**** Dataset ****

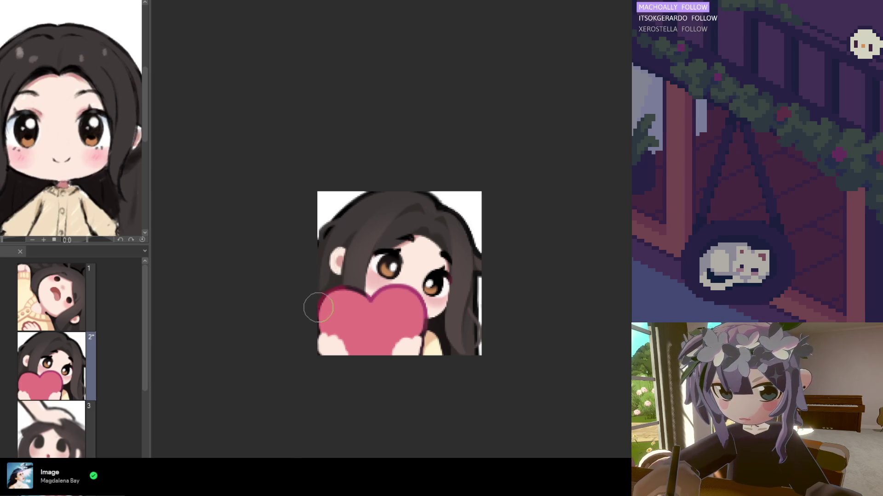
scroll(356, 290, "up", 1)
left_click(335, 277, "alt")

****
**** Dataset ****

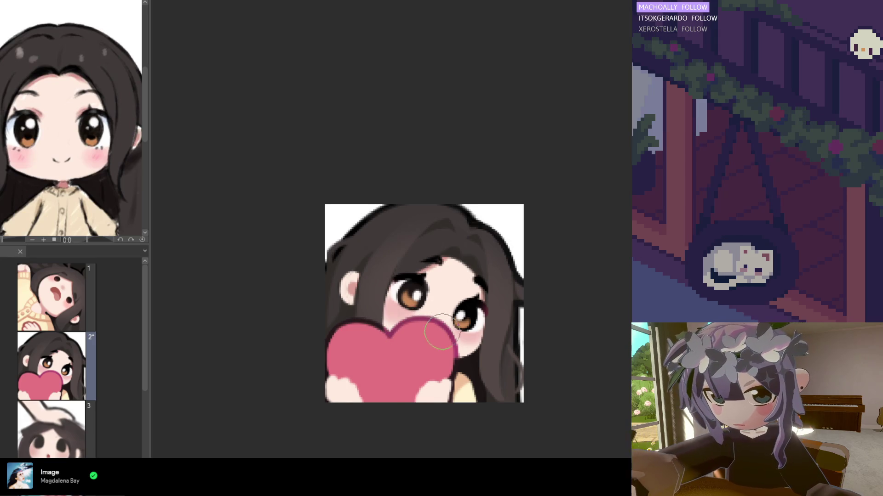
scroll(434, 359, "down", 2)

****

▶ Task to complete: In the records above, find every line containing the word "scroll" and show it.

▶ Solution below:
scroll(356, 290, "up", 1)
scroll(434, 359, "down", 2)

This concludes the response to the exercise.